Тут все пошло наперекосяк. Федя по-пластунски полз к двери, плешивый же смотрел полными отчаянии глазами. Но банальное невезение сыграло свою роль. Клянусь, я тут вовсе не причем. С крючка слетела кружка и грохнулась на пол, разбившись вдребезги. Муж обернулся. Его глаза налились кровью. Рука схватилась за кривой нож, висевший на поясе.
— Порешу! Всех порешу! — заорал он.
Плешивый завизжал и выскочил из-под лавки. Зина вскочила — из нее разом выскочило два поблескивающих огурца. Закричав, она бросилась на спину мужа. Тот двинул ей локтем, в кровь разбивая лицо. Завыв, женщина грохнулась спиной на стол.
Нож столкнулся с саблей Феди. Отразив удар, мужчина дёрнул за ручку двери… На моих глазах крючок подскочил и попал в скобу. Муж замахал кинжалом. Федя не успел — по его предплечью побежала кровь. Что тут творится!?
Зарычав, Федя нанес широкий размашистый удар. Охотник был ловок, он изогнулся, пропуская удар, и полоснул ножом вслед опускавшей руке. И сразу же упал на пол, поскользнувшись на хрустнувшем огурце.
К нему подскочил плешивый, расшибая об голову охотника горшок с дымящимися щами. Не глядя и крича, как дикий зверь, муж махнул ножом, и кончик лезвие вошёл в основании ноги плешивого и вспорол ее до колена.
— Уходи, уходи! — завыла Зина на подходящего к ослепшему охотнику Феде.
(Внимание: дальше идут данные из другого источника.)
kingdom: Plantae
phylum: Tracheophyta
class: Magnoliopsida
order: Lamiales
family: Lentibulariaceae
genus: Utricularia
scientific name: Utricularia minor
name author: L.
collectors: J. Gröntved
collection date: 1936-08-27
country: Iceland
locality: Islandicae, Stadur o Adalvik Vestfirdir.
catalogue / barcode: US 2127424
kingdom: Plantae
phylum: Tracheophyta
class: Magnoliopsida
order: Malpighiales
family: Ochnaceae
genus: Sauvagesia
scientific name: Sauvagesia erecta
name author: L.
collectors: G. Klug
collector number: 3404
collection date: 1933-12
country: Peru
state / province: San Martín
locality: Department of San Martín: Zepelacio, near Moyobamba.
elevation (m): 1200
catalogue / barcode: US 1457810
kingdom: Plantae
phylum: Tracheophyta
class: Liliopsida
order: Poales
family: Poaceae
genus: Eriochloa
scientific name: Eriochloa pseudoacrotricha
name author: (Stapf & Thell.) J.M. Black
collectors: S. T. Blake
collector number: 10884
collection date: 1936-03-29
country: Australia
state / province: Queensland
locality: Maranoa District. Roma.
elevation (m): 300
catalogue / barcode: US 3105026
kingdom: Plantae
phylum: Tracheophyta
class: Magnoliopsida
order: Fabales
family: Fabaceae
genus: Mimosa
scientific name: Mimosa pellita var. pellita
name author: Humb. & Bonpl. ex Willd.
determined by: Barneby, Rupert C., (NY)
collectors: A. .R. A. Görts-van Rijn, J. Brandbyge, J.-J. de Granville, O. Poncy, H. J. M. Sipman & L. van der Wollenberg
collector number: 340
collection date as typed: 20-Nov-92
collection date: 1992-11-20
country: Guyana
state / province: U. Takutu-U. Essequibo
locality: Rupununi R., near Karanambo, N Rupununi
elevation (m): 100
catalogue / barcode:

Глаза удальца застилала кровавая пелена. Он держал саблю в левой руке, правая висела плетью. Удар охотника разделил его ладонь на две части, прорубив до середины. Бил Федя неловко, но сабля вошла в ключицу охотника. Зина схватила со стола нож и ткнула Федю в грудь. Просто ткнула. Широкое лезвие почти без усилий ушло в грудь мужчины. Непонимающим взглядом Федя уставился на торчащую рукоять.
Федя замычал и перешагнув охотника, вогнал саблю в живот женщины. Серебристый клинок вошёл чуть ниже пупка, но вышел криво, из верха ягодицы. Федя навалился на женщину, и они рухнули на стол, где и затихли.
Плешивый лежал в луже крови. Охотник с проломленной головой, обляпанной капустой, смотрел в потолок пустыми глазами. Федя с Зиной лежали на столе, с которого ручейками лила кровь. Кольцо пульсировало. Жёлтый глаз Лиха ярко горел. Но позолота на кольце тоже ярко сияла, что создавало напряжение в артефакте.
По ободку пробегали золотистые молнии, камень же отекал, будто воск.
Я выбежал на улицу. Над левой частью селения висела плотная черная туча. Казалось, что если бросить камень, то легко достанешь до черного брюха. Правую часть деревни пронизывал свет, льющийся с белого, полуденного неба. Началось что-то нехорошее.